* [WHAT YOU HAVE TO DO] After finding the line that contains "Make sure to" in the entries below, retype it and every following line precisely, the last included.

*** RECORDED DATA Section Begins ***

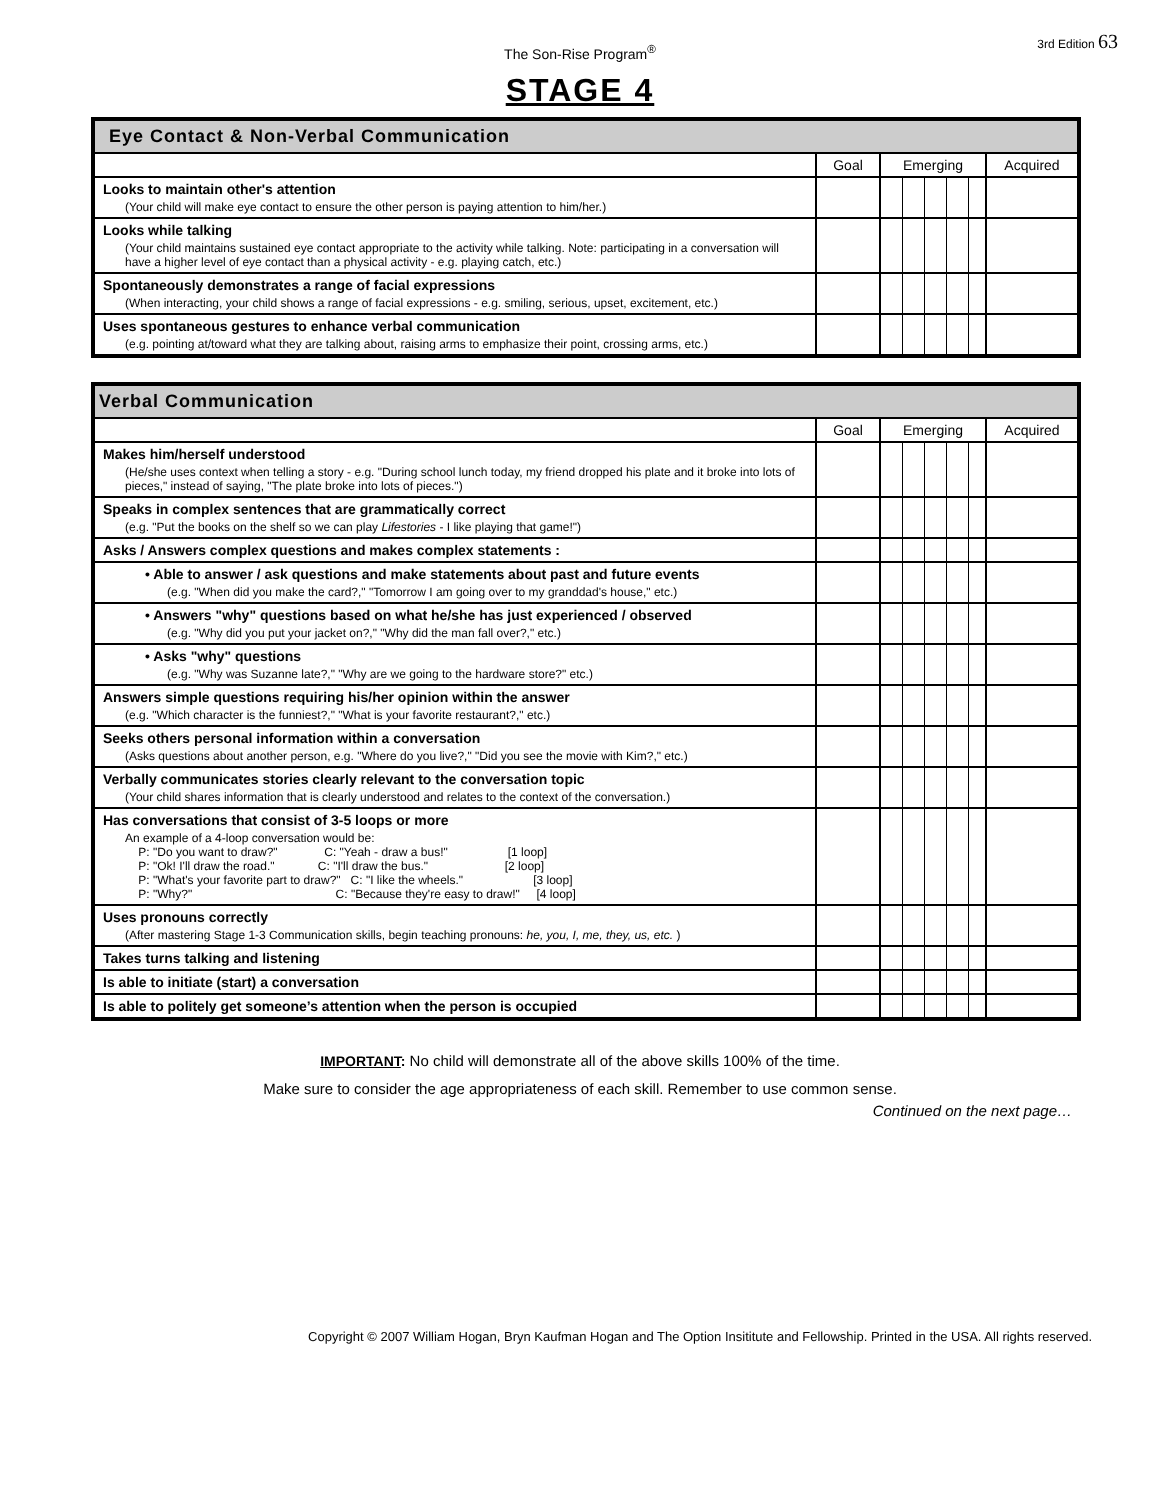The Son-Rise Program<sup>®</sup>
3rd Edition 63
STAGE 4
| Eye Contact & Non-Verbal Communication | | | |
| | Goal | Emerging | Acquired |
| Looks to maintain other's attention (Your child will make eye contact to ensure the other person is paying attention to him/her.) | | | |
| Looks while talking (Your child maintains sustained eye contact appropriate to the activity while talking. Note: participating in a conversation will have a higher level of eye contact than a physical activity - e.g. playing catch, etc.) | | | |
| Spontaneously demonstrates a range of facial expressions (When interacting, your child shows a range of facial expressions - e.g. smiling, serious, upset, excitement, etc.) | | | |
| Uses spontaneous gestures to enhance verbal communication (e.g. pointing at/toward what they are talking about, raising arms to emphasize their point, crossing arms, etc.) | | | |
| Verbal Communication | | | |
| | Goal | Emerging | Acquired |
| Makes him/herself understood (He/she uses context when telling a story - e.g. "During school lunch today, my friend dropped his plate and it broke into lots of pieces," instead of saying, "The plate broke into lots of pieces.") | | | |
| Speaks in complex sentences that are grammatically correct (e.g. "Put the books on the shelf so we can play Lifestories - I like playing that game!") | | | |
| Asks / Answers complex questions and makes complex statements : | | | |
| • Able to answer / ask questions and make statements about past and future events (e.g. "When did you make the card?," "Tomorrow I am going over to my granddad's house," etc.) | | | |
| • Answers "why" questions based on what he/she has just experienced / observed (e.g. "Why did you put your jacket on?," "Why did the man fall over?," etc.) | | | |
| • Asks "why" questions (e.g. "Why was Suzanne late?," "Why are we going to the hardware store?" etc.) | | | |
| Answers simple questions requiring his/her opinion within the answer (e.g. "Which character is the funniest?," "What is your favorite restaurant?," etc.) | | | |
| Seeks others personal information within a conversation (Asks questions about another person, e.g. "Where do you live?," "Did you see the movie with Kim?," etc.) | | | |
| Verbally communicates stories clearly relevant to the conversation topic (Your child shares information that is clearly understood and relates to the context of the conversation.) | | | |
| Has conversations that consist of 3-5 loops or more An example of a 4-loop conversation would be: P: "Do you want to draw?" C: "Yeah - draw a bus!" [1 loop] P: "Ok! I'll draw the road." C: "I'll draw the bus." [2 loop] P: "What's your favorite part to draw?" C: "I like the wheels." [3 loop] P: "Why?" C: "Because they're easy to draw!" [4 loop] | | | |
| Uses pronouns correctly (After mastering Stage 1-3 Communication skills, begin teaching pronouns: he, you, I, me, they, us, etc. ) | | | |
| Takes turns talking and listening | | | |
| Is able to initiate (start) a conversation | | | |
| Is able to politely get someone’s attention when the person is occupied | | | |
IMPORTANT: No child will demonstrate all of the above skills 100% of the time.
Make sure to consider the age appropriateness of each skill. Remember to use common sense.
Continued on the next page…
Copyright © 2007 William Hogan, Bryn Kaufman Hogan and The Option Insititute and Fellowship. Printed in the USA. All rights reserved.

*** RECORDED DATA Section Ends ***

* [WRITTEN ANSWER]
Make sure to consider the age appropriateness of each skill. Remember to use common sense.
Continued on the next page…
Copyright © 2007 William Hogan, Bryn Kaufman Hogan and The Option Insititute and Fellowship. Printed in the USA. All rights reserved.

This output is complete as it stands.